------ Passage to read

Beware expectations

I’ve been bashing ice in the Rockies for longer than I care to admit (but coming up on a quarter of a century). When you’ve slogged up a particular valley or bowl more than once (or twice or thrice), it’s hard to keep your mind free of preconceptions. The resulting experience ends up being as much about the baggage of expectations you carry up as it is about the snow, ice and rock beneath your crampons and tools. The beginner’s mind proves as elusive as it is clichéd.

***

N’Ice Baby, WI5

“… an excellent route offering a good compromise of excellent ice with difficult, but not unrelenting steepness.”
      Joe Josephson, Waterfall Ice Climbs in the Canadian Rockies

Rather than type yet another text, I decided to shortcut the exchange. I dialled Jon’s number just as he was about to dial mine.
“The forecast is for high winds, not ideal for that smear on S.”
“I was thinking the same thing. I guess we could just go ice climbing. The bowl above Le Tabernac looks good.”
“I could be into that. What time do you want to leave?”

------------
------ Record set

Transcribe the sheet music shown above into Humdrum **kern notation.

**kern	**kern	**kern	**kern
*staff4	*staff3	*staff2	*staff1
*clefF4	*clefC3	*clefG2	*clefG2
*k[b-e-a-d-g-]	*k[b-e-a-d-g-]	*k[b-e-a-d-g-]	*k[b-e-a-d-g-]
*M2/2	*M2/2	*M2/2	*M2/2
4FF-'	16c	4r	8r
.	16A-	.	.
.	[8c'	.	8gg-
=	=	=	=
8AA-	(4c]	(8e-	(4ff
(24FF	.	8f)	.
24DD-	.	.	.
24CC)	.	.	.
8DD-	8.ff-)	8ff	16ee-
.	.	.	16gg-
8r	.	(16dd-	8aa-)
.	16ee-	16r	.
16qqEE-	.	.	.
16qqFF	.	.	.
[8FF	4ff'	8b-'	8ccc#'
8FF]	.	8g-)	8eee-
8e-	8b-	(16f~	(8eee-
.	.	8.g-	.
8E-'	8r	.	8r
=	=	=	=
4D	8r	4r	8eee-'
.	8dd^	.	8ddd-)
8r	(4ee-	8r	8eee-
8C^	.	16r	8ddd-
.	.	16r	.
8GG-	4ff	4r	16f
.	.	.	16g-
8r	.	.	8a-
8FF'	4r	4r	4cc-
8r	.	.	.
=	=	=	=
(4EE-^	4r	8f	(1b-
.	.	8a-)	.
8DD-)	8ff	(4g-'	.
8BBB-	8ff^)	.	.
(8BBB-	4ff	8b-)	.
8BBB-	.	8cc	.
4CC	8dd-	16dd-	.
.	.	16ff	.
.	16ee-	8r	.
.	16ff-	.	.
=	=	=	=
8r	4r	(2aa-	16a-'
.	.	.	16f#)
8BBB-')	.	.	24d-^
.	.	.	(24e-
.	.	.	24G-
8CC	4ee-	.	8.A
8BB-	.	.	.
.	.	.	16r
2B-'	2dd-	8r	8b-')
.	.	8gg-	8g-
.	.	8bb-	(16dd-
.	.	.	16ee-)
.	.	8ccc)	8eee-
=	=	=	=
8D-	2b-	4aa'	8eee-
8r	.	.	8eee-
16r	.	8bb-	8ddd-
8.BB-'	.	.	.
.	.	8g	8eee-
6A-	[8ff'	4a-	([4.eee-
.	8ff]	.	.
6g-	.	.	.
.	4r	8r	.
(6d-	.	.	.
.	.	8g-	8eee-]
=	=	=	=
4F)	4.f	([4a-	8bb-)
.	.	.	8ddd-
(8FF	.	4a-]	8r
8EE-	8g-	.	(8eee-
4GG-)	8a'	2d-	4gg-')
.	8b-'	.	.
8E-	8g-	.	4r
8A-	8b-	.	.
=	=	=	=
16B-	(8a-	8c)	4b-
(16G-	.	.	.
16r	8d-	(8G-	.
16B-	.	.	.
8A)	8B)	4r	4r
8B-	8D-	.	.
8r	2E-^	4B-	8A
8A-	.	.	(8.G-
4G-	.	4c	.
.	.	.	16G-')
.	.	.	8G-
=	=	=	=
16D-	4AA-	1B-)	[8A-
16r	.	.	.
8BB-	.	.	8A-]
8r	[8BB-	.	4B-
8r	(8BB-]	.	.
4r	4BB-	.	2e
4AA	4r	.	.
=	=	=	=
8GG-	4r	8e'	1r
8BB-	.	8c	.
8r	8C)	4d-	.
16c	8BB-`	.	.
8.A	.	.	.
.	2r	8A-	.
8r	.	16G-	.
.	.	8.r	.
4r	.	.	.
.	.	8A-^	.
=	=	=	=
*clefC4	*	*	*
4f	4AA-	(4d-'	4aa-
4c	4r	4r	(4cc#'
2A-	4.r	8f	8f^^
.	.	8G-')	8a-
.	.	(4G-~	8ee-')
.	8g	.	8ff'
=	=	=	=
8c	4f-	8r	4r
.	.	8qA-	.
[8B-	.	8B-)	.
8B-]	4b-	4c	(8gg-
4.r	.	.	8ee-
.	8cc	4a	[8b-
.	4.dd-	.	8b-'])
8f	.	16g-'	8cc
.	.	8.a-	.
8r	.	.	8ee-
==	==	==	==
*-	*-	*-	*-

------------

### [Requirement 1]
According to the ice climbing text, how long has the narrator been climbing ice in the Rockies?
### [Requirement 2]
Continue the ice climbing text from the point where it stops.

### [Exercise output 1]
Coming up on a quarter of a century.

### [Exercise output 2]
Hanging up, I felt myself relaxing. The uncertainty of many pitches of virgin rock leading to an unclimbed dagger had been replaced by the prospect of plastic ice in spectacular yet familiar surroundings. Sleep came easily.

In the flat light of a December afternoon, all the waterfalls at the back of the bowl looked equally inviting. Mind you, Les Mis wasn’t quite formed and we’d both done Whoa Whoa before. The wide strip of N’Ice Baby was the obvious choice. My picks bouncing off the black limestone just underneath the sugary ice were the first hint we might be in for a fight. Suddenly I was glad of the rope above me, glad we hadn’t soloed the initial shield as I’d almost suggested.

Leaving Jon tethered to a couple of shortish screws in ice blobs, I traversed back to the centre of the waterfall, where the ice looked to be the most solid. More screws into blobs – not ideal but the thickest ice around – and I arrived at the bottom of the opaque streak I’d envisioned climbing. Picks rattled disconcertingly in the desiccated ice. Instead of the blue plastic I'd been expecting, I looked up at vertical curtains thinly draped over rock. “I can climb this but any screws will be crap,” I thought. I considered retreating but I pride, stubbornness, call it what you will, wouldn’t let me.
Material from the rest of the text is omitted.